- Directed by: Rajan Lyallpuri
- Written by: Rajan Lyallpuri
- Story by: Ajathashatru
- Produced by: Namratha Hegde Productions
- Starring: Arvind Bolar Namratha Hegde Ajathashatru Sadashiv Amrapurkar
- Music by: Iqbal Darbar
- Release date: 31 August 2012 (South Karnataka);
- Running time: 130 minutes
- Country: India
- Language: Tulu

= Sompa (film) =

Sompa is a 2012 Indian Tulu-language comedy film directed by Rajan Lyallpuri and produced by Namratha Hegde Productions, starring Sadashiv Amprapurkar, Aravind Bolar, Ajathashatru and Namratha Hegde. The comedy is set in Mangalore, and marks the first appearance of veteran Indian actor Sadashiv Amrapurkar in a Tulu film.

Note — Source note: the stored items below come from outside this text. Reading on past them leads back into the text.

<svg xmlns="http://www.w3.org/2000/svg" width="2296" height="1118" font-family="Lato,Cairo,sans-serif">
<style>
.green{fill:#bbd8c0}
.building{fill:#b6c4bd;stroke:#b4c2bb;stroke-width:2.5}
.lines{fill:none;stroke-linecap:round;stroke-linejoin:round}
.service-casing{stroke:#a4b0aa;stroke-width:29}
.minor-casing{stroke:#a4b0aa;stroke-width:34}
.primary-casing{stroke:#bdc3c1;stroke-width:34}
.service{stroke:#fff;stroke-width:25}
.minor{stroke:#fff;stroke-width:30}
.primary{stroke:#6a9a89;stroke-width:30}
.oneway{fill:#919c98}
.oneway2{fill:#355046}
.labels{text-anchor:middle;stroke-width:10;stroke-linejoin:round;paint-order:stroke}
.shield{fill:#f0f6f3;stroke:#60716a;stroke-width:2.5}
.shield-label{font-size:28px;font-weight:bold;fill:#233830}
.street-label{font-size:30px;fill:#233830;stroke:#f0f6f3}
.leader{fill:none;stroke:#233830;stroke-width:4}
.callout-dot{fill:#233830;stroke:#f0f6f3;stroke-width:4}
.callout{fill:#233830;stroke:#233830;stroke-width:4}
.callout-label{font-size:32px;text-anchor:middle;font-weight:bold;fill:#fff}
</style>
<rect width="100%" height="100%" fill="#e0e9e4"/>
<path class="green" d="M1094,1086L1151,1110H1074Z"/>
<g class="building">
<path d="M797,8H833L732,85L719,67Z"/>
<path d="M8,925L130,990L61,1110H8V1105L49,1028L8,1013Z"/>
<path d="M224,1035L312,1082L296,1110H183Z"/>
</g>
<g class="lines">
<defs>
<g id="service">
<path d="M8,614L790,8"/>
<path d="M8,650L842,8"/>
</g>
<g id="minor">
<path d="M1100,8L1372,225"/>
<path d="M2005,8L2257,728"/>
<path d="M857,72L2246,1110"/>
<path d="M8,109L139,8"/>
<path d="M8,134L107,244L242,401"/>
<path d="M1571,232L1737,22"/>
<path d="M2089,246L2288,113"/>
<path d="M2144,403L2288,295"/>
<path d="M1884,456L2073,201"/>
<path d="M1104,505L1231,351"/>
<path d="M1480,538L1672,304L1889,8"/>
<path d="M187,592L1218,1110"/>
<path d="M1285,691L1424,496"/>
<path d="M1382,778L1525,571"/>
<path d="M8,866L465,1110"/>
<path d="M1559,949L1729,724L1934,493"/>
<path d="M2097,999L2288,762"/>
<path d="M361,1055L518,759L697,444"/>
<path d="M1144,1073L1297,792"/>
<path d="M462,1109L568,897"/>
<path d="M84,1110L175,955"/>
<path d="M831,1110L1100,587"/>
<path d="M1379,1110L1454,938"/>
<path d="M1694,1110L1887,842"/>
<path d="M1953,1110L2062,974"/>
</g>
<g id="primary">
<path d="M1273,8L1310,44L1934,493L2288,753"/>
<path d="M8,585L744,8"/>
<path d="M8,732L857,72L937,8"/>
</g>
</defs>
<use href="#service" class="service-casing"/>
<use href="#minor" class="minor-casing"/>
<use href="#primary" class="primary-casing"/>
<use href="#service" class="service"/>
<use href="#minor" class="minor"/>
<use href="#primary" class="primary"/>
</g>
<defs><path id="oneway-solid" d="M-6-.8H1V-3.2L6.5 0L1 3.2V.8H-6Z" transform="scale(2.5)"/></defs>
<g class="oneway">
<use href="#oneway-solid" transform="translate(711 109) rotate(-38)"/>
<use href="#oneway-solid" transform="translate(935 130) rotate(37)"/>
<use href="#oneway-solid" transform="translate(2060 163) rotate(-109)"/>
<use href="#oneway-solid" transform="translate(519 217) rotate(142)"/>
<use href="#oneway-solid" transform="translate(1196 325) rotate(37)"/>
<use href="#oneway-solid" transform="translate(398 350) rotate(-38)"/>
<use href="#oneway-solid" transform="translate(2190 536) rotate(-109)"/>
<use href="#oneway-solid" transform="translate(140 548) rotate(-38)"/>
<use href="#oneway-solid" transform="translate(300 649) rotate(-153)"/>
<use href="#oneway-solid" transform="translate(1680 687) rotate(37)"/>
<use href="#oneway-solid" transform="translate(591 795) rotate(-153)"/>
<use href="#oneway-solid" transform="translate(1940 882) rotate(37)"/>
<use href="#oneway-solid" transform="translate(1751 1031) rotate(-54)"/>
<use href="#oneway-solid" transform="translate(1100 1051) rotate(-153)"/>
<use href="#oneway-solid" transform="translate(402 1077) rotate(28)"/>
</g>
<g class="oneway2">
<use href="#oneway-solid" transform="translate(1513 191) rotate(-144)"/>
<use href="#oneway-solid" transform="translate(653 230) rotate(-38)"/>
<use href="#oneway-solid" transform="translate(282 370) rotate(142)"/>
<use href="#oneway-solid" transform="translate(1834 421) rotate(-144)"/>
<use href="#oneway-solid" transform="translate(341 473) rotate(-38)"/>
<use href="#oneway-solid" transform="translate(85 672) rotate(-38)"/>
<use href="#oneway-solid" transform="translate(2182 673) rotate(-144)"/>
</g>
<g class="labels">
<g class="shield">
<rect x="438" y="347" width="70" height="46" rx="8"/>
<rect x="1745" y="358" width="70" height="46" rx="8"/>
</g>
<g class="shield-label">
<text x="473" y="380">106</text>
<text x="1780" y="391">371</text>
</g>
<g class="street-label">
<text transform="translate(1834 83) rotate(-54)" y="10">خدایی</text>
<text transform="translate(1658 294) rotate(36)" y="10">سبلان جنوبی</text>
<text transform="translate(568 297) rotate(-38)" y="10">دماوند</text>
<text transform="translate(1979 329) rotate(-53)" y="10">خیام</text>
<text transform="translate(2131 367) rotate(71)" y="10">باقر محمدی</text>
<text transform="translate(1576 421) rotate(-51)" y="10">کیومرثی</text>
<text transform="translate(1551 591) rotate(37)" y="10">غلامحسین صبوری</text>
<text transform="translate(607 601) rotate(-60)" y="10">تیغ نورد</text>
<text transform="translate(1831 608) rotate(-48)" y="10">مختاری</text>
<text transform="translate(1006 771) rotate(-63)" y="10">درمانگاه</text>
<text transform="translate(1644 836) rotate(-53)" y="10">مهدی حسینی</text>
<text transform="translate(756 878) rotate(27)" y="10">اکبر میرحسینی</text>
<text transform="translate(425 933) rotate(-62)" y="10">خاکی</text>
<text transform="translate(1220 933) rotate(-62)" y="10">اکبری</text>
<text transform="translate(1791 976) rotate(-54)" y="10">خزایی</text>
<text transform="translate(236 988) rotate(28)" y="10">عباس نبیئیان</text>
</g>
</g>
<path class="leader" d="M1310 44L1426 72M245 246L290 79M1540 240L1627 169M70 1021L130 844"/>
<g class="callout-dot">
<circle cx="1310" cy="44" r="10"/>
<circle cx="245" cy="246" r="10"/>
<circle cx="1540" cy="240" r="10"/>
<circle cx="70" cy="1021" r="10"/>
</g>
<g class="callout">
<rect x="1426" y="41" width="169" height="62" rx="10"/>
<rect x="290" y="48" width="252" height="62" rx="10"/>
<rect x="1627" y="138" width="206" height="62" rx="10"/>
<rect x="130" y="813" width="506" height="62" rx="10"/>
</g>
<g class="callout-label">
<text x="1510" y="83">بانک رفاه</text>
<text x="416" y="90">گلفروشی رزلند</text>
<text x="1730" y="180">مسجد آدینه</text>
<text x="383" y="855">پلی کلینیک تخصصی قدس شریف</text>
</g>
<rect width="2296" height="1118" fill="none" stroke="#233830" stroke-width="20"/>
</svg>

The film's working title was Raampa, named after Ramappa Poojary, a hotelier. Before the film was released, the title had been changed to Sompa, following objections from the Poojary family.

==Cast==
- Namratha Hegde
- Sadashiv Amrapurkar
- Ajathashatru
- Aravind Bolar
- Ravi Surathkal
- Prabhakar Shetty
- Chandravati Vasanth
- Shashiraj Kavoor
- Shobha Shetty

==Soundtrack==
The music of the film was composed by Iqbal Darbar. After a series of Bollywood hits he has now composed songs for his first Tulu film sung by Dr. Nitin Acharya, winner of the Voice of Bangalore contest held in Bangalore, Karnataka.